As potential victims of drivers, we should study their behavior. But I think we could be much more effective at taking driver behavior as a given, like divers take their potential dangers as a given, and learn how to be safe in spite of that danger, rather than beating our heads against the wall trying to change that behavior. This is particularly true considering the vast majority of car-bike collisions involve little if any illegal or negligent behavior by the driver. We are spending the majority of our efforts on something that we can hardly affect, and even if we could, it would make cycling much safer anyway.

Do you know the 80/20 rule - that says that 80% of the job can often be done with 20% of the effort. It's the remaining 20% that takes 80% of the effort. The way it applies to safe traffic cycling is that the 80% of the job that can be done with 20% of the effort is education of cyclists. The other 20%, which takes 80% of the effort, is perhaps mostly motorist education.

But also consider how few units of effort we have to work with. Say it takes 10,000 units of effort to solve 100% of the "cyclist safety in traffic" problem, and we have about 1500 units to work with. Well, the motorist education part is only 20% of the problem, but it takes 8,000 units (80%) to solve it. The cyclist education takes only 2,000 units to solve, but that's 80% of the whole problem. How do you think we should distribute our efforts? How do you think we are distributing our efforts?

What I see is that the vast majority of our effort (say 1400 of our 1500 units) is going towards motorist education, but 1400 is just a drop in the buck of the 8,000 units required to solve the motorist education problem. That 1400/8,000 (17.5%) of 20% of the problem. So we're using 93% (1400/1500) of our effort to solve 3.5% (17.5% of 20%) of the total problem!

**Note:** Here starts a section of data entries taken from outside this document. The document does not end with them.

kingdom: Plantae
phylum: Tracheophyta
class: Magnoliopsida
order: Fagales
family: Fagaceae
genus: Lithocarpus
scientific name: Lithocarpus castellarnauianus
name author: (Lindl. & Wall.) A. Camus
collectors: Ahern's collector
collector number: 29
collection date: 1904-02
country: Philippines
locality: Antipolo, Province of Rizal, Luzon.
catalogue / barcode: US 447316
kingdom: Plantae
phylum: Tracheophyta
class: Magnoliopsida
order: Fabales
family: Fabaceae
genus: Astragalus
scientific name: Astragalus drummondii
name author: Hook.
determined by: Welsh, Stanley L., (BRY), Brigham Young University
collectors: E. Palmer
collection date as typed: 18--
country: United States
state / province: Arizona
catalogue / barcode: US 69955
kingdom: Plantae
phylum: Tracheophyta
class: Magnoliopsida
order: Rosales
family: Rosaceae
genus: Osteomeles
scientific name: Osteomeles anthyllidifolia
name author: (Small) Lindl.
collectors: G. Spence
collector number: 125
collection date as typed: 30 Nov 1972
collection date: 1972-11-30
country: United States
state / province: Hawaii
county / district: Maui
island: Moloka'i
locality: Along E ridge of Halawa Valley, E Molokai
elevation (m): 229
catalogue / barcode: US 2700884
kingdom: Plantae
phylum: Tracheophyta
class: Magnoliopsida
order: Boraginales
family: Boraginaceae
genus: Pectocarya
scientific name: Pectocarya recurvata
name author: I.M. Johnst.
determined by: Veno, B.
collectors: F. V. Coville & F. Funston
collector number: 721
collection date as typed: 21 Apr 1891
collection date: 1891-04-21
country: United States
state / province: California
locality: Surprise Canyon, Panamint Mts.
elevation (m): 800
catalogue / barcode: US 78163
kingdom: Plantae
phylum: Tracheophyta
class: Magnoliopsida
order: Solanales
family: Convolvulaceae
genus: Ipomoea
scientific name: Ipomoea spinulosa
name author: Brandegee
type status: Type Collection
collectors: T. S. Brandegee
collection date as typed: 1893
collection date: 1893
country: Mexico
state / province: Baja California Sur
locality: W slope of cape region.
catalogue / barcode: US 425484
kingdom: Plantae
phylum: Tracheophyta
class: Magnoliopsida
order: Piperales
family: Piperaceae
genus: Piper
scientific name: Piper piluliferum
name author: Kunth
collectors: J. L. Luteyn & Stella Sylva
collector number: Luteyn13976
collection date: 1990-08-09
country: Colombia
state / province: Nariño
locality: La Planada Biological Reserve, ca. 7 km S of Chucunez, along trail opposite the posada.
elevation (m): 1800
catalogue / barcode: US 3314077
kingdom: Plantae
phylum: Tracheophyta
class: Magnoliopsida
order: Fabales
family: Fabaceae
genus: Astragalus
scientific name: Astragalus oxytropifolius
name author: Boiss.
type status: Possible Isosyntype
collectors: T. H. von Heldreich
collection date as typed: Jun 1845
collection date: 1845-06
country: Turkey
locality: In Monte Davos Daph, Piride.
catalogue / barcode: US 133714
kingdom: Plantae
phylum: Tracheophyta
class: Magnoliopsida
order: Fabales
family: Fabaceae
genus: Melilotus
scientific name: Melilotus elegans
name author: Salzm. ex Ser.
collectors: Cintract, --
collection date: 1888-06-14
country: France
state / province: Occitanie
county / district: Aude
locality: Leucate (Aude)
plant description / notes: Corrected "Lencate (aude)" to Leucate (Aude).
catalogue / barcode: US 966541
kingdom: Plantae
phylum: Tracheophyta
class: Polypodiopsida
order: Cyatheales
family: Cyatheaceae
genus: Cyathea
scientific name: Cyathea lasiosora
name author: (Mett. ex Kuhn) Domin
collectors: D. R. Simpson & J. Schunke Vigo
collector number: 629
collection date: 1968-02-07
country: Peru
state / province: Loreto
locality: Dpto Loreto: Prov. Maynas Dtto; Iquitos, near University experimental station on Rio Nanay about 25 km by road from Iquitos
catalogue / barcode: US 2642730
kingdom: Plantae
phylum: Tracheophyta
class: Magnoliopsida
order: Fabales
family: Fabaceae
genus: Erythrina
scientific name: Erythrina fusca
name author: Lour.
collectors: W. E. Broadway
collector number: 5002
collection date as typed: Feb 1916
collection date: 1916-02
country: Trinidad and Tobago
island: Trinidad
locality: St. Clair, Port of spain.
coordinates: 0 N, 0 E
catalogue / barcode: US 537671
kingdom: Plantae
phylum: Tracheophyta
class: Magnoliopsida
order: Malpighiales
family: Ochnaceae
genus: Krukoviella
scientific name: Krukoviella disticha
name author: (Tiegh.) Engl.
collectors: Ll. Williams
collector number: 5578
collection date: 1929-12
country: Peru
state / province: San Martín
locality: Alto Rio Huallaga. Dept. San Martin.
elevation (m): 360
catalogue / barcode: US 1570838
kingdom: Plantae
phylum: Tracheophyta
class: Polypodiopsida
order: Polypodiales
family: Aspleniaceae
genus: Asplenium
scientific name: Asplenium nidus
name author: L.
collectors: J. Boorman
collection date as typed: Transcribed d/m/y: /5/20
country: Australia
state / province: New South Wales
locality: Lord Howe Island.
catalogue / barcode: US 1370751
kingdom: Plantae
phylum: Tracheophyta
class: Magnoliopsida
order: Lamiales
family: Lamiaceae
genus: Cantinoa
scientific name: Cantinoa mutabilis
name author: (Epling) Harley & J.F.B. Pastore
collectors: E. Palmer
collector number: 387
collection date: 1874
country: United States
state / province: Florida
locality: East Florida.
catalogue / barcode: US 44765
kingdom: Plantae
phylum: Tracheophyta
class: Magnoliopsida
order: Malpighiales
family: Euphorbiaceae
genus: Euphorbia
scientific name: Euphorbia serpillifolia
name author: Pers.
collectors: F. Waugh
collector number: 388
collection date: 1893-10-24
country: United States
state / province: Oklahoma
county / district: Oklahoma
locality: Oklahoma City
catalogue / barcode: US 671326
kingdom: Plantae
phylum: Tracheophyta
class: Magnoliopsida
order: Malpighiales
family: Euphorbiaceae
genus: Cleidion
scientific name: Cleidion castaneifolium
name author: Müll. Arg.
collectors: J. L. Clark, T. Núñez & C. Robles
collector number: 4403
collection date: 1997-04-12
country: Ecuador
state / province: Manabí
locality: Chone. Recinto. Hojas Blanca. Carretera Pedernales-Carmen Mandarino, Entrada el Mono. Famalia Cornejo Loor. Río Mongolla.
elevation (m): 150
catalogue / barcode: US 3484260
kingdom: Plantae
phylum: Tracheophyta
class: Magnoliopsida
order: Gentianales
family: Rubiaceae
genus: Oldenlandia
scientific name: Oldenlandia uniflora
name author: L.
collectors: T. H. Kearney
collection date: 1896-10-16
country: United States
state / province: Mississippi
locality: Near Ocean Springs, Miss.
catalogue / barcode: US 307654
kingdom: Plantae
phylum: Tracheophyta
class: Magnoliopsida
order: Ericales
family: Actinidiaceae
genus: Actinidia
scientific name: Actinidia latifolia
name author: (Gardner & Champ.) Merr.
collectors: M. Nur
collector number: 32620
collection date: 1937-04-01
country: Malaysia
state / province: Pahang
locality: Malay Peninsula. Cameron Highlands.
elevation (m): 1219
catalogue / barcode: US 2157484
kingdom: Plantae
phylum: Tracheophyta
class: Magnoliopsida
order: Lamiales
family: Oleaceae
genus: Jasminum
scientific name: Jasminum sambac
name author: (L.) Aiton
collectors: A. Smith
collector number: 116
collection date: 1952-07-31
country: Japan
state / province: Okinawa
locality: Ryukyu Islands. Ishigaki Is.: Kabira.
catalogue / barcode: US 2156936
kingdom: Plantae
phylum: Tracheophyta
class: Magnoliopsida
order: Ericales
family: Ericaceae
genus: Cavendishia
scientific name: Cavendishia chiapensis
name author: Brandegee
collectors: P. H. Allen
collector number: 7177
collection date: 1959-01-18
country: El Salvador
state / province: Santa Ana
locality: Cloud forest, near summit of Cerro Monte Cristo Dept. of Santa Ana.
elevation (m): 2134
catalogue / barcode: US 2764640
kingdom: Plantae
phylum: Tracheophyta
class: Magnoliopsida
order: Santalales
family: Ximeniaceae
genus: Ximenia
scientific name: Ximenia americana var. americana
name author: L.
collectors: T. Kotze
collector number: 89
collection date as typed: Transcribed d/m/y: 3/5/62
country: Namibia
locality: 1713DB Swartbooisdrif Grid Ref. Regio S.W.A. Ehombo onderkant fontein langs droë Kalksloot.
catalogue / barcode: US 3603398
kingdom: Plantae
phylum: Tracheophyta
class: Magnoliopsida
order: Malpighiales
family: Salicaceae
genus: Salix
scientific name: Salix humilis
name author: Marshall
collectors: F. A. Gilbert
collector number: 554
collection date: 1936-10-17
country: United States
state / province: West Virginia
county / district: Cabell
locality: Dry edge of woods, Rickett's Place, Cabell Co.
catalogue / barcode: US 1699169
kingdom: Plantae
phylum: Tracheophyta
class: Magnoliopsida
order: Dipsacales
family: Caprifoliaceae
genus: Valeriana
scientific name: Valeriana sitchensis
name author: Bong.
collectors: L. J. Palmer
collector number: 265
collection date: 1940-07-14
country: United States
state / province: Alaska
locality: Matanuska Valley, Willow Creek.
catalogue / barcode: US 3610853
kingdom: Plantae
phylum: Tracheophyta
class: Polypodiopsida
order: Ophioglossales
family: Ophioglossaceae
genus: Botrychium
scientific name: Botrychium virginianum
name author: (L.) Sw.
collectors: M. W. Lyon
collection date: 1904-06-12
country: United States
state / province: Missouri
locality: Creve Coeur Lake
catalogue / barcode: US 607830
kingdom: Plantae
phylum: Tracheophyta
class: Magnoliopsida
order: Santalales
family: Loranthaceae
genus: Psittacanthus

At the same time, we're only spending 100 units against cyclist education. That's about 6.5% of our effort trying to solve 80% of the problem, or it solves 5% more of the total problem. So, by distributing our efforts mostly on motorist education we're solving only about 8.5% of the total problem.

Now consider if we refocused our efforts, and put all 1500 of our available units against cyclist education. Now we're solving 75% of 80% of the problem, or 60% of the total problem! Doesn't spending an effort to solve about 60% of a problem make a lot more sense than spending the same effort so solve only about 8% of the problem?

I don't care if some of our effort goes to motorist education, I just think it should be a relatively small percentage. Most importantly, the vast majority of cycling advocacy should go to cyclist education, because that's where we get the bang for the buck! And the first step in that direction is conveying the information about how important cyclist education is, and combatting the idea that most cyclists seem to hold, that we're like sitting ducks out there *no matter what we know or how we behave*.